▶ _EXERCISE BRIEF_
Begin with the line containing "Pol. Ind. San Cristobal" and copy each line exactly through the last line of the entries, inclusive.

▶ _MATERIAL PROVIDED_
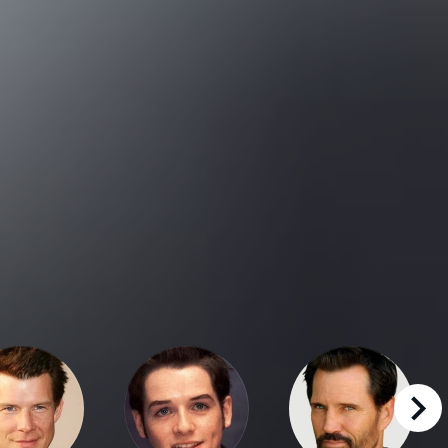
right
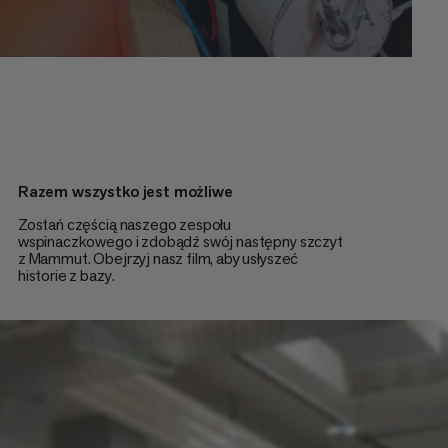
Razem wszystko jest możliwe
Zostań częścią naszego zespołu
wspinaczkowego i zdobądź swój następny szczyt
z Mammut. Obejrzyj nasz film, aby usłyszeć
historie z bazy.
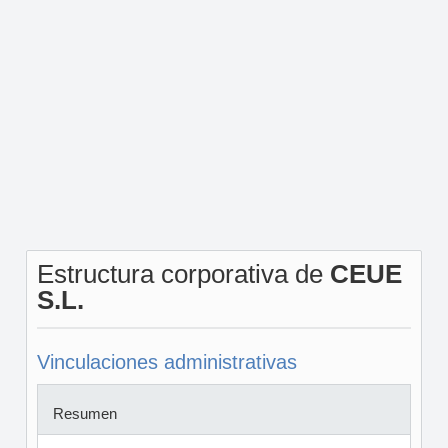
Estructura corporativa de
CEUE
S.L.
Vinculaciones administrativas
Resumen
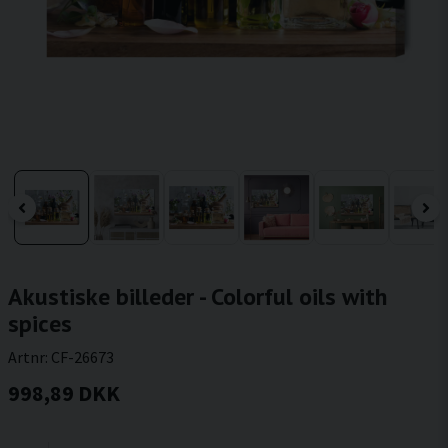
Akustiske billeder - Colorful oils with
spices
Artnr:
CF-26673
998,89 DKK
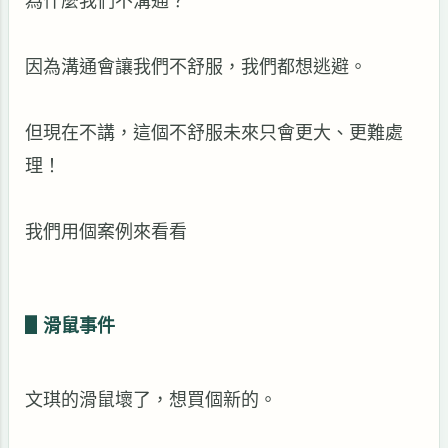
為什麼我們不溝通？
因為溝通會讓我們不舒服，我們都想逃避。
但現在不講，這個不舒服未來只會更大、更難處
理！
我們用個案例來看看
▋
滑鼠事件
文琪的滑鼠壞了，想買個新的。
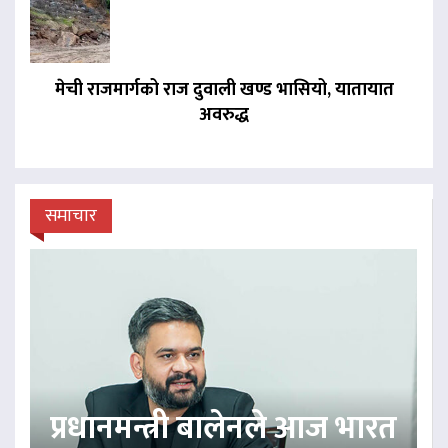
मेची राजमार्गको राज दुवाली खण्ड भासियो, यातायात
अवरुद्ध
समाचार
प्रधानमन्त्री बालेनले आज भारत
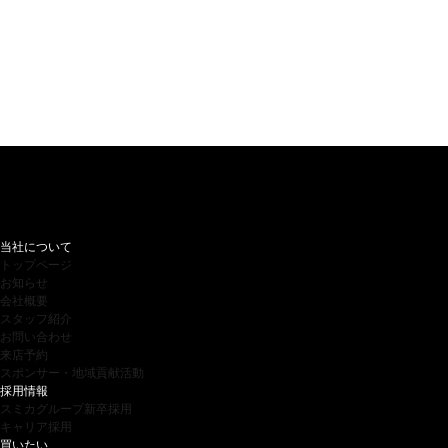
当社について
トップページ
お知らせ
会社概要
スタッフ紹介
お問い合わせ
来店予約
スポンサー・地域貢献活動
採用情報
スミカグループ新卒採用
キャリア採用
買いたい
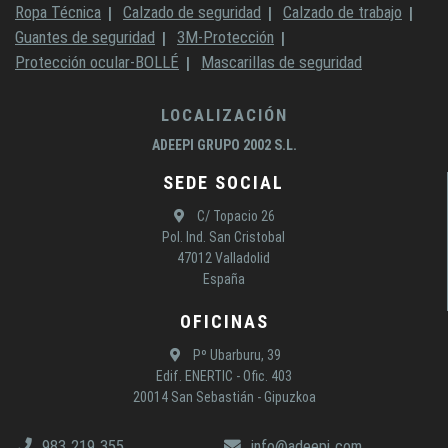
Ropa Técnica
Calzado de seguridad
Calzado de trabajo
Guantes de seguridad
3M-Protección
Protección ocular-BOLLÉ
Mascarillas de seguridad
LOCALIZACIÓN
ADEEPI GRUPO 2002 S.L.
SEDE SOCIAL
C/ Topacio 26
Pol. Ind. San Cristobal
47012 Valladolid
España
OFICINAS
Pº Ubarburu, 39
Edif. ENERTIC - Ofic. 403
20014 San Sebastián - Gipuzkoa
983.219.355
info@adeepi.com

▶ _ANSWER FOR THIS EXERCISE_
Pol. Ind. San Cristobal
47012 Valladolid
España
OFICINAS
Pº Ubarburu, 39
Edif. ENERTIC - Ofic. 403
20014 San Sebastián - Gipuzkoa
983.219.355
info@adeepi.com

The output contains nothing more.